- _Work required_
Please present the lines below as a numbered list, leaving out blank lines and the pictures.

[BEGIN Given data]

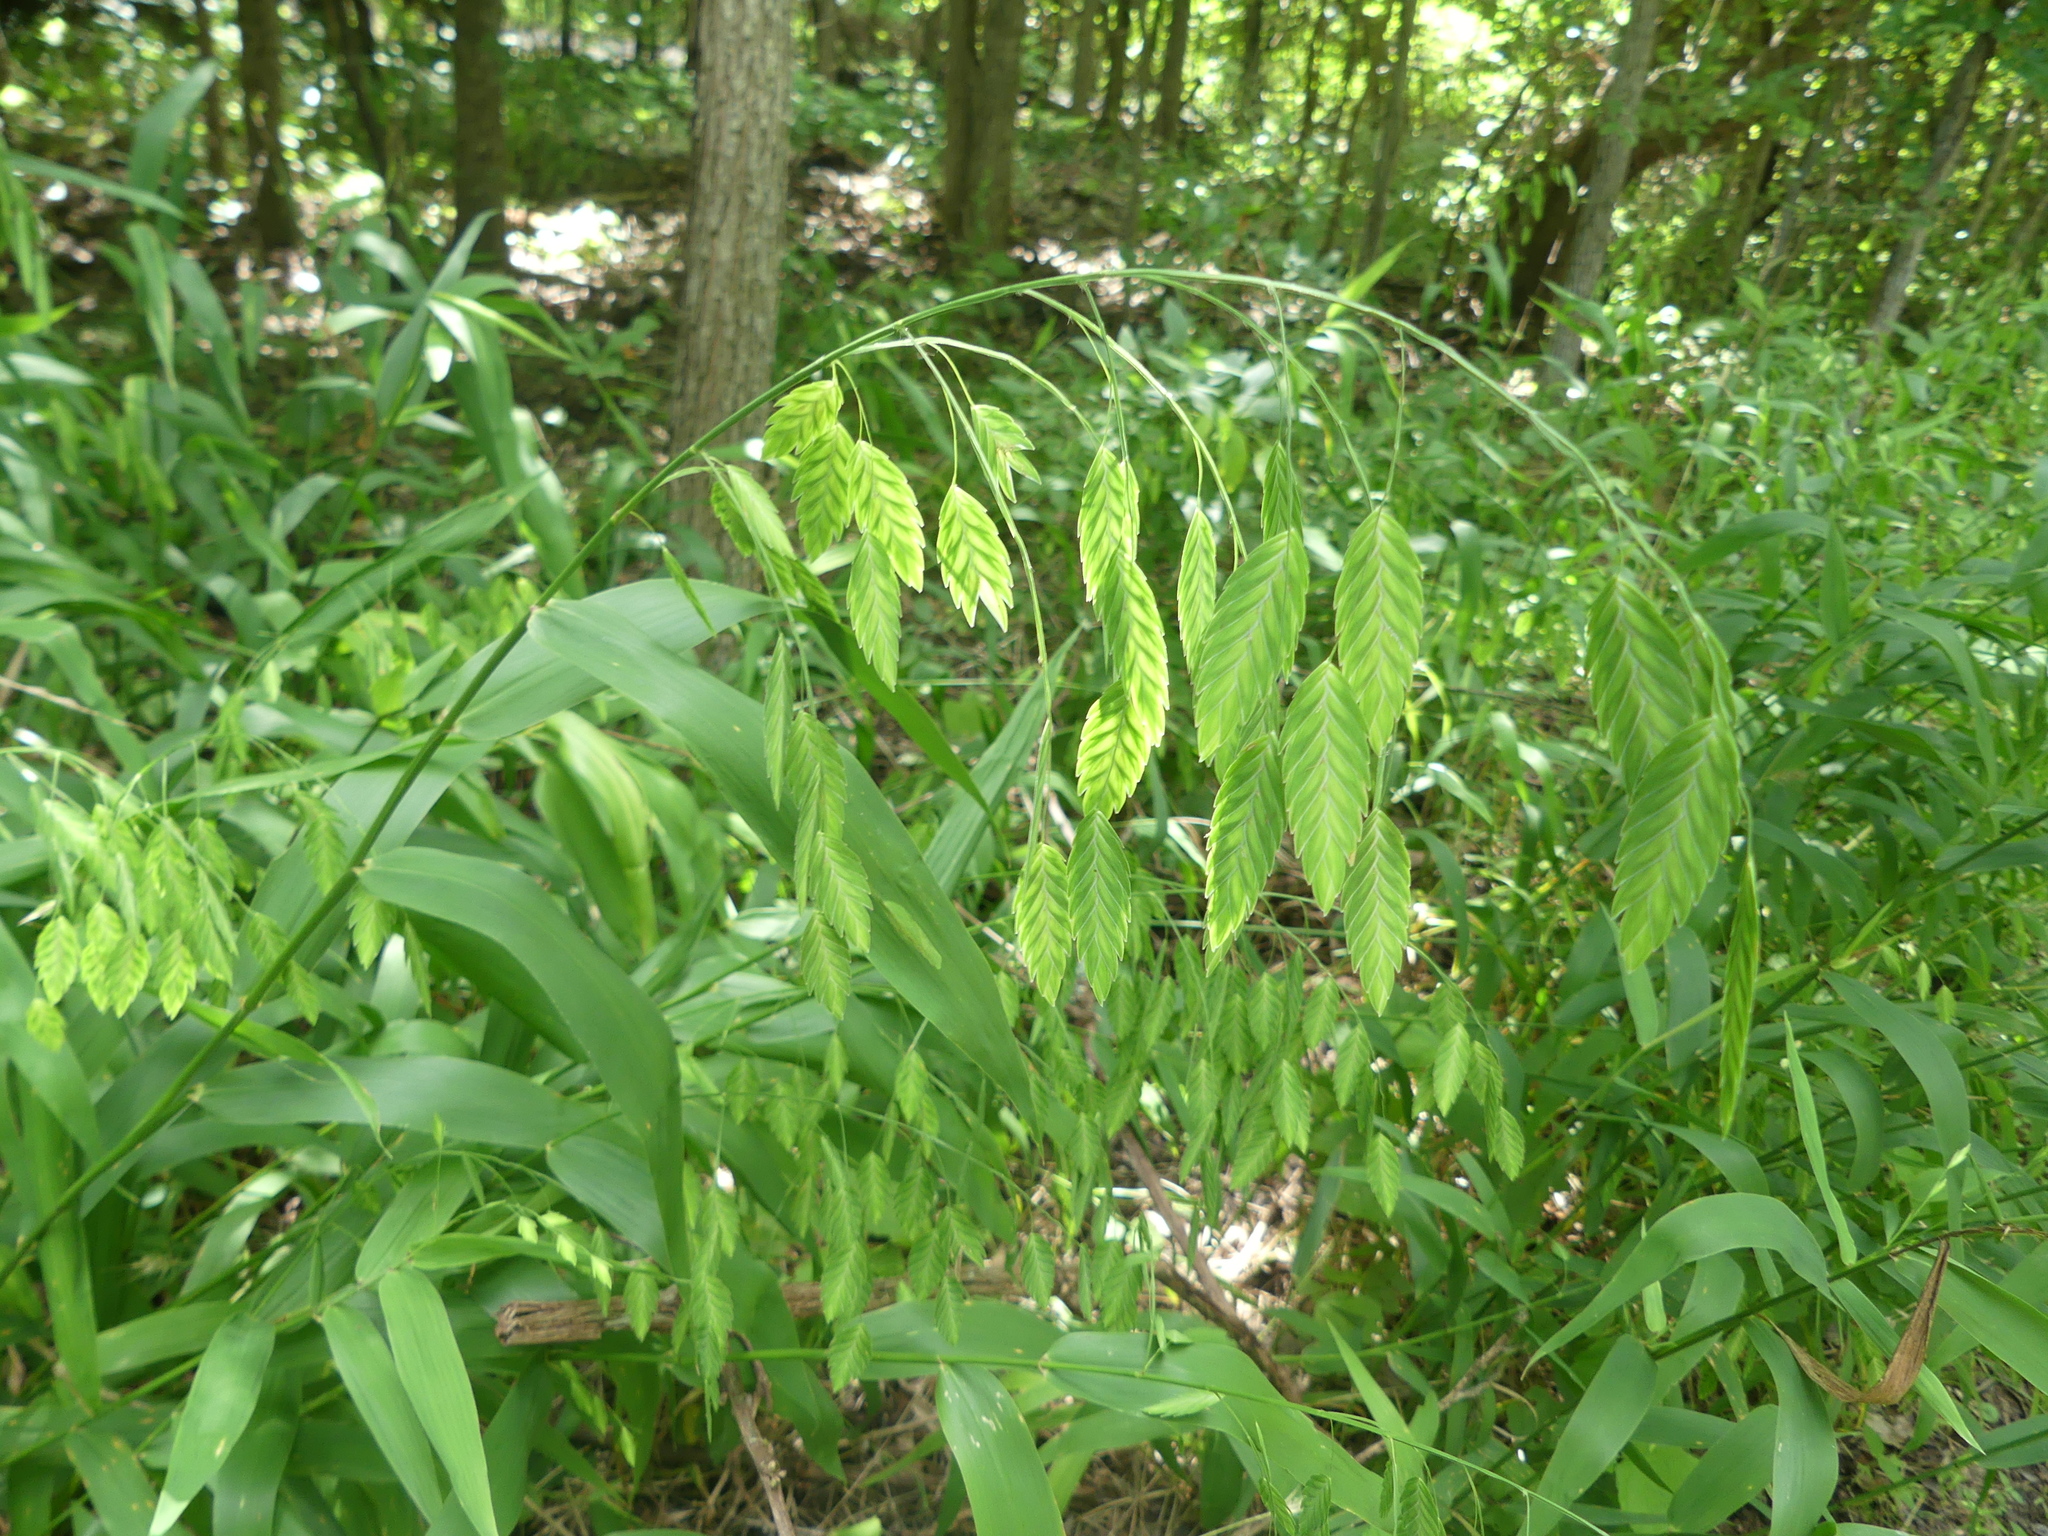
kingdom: Plantae
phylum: Tracheophyta
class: Liliopsida
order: Poales
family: Poaceae
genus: Chasmanthium
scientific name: Chasmanthium latifolium
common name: Broad-leaved chasmanthium
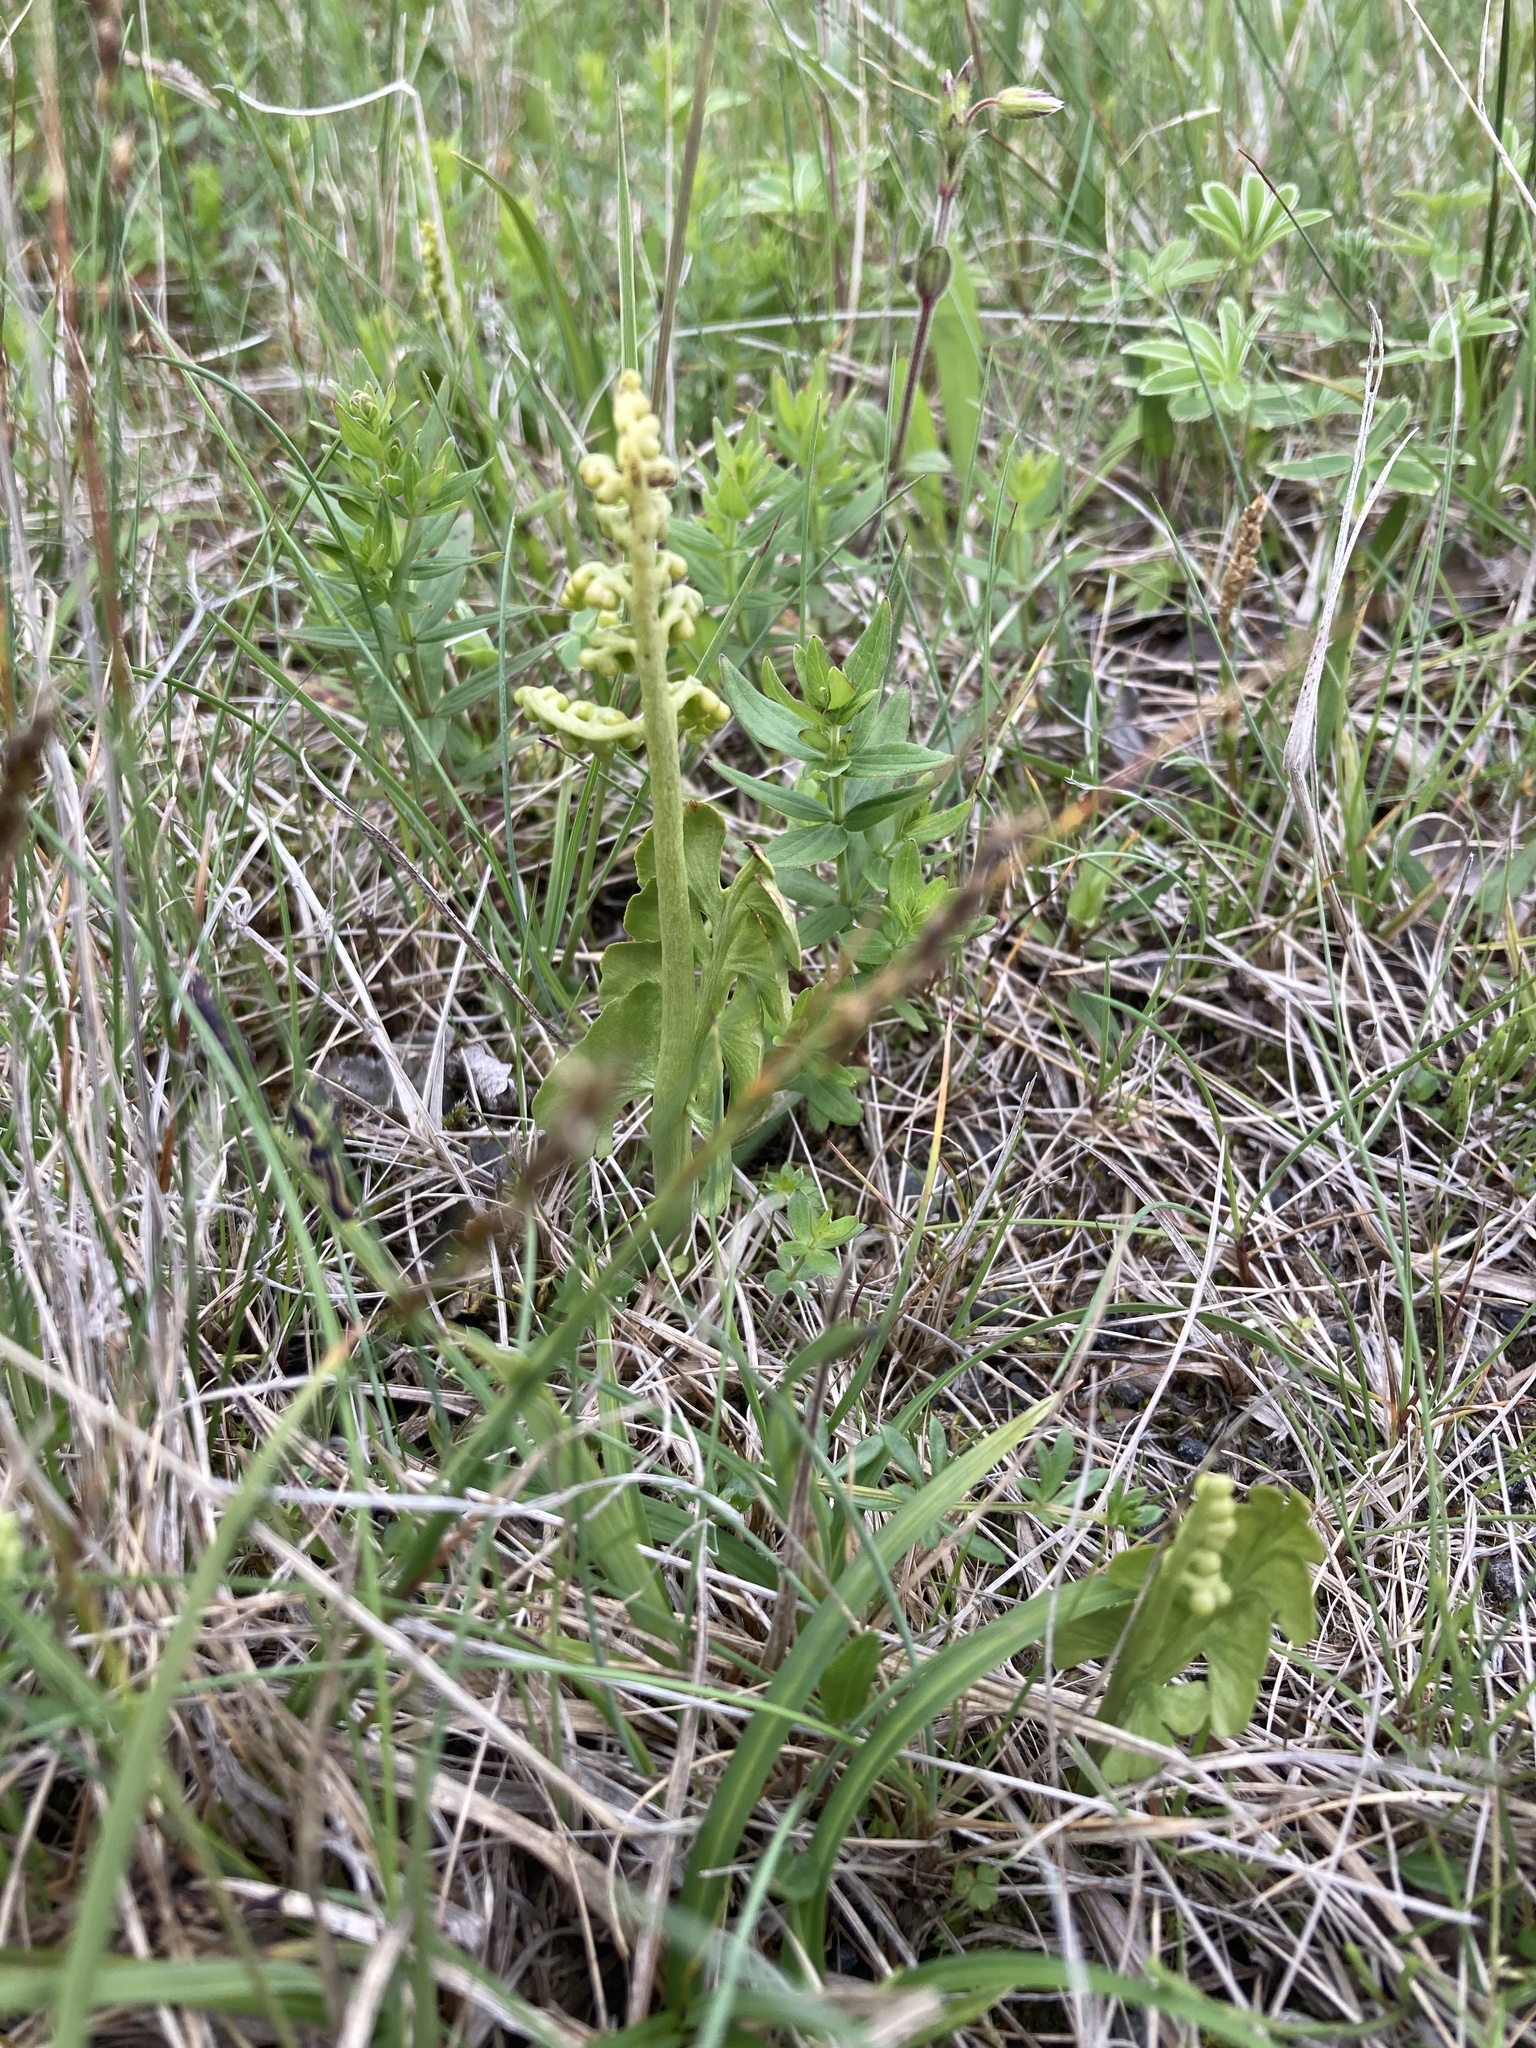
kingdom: Plantae
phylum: Tracheophyta
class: Polypodiopsida
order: Ophioglossales
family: Ophioglossaceae
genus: Botrychium
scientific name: Botrychium lunaria
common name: Moonwort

[END Given data]

- _Result of this task_
1. kingdom: Plantae
2. phylum: Tracheophyta
3. class: Liliopsida
4. order: Poales
5. family: Poaceae
6. genus: Chasmanthium
7. scientific name: Chasmanthium latifolium
8. common name: Broad-leaved chasmanthium
9. kingdom: Plantae
10. phylum: Tracheophyta
11. class: Polypodiopsida
12. order: Ophioglossales
13. family: Ophioglossaceae
14. genus: Botrychium
15. scientific name: Botrychium lunaria
16. common name: Moonwort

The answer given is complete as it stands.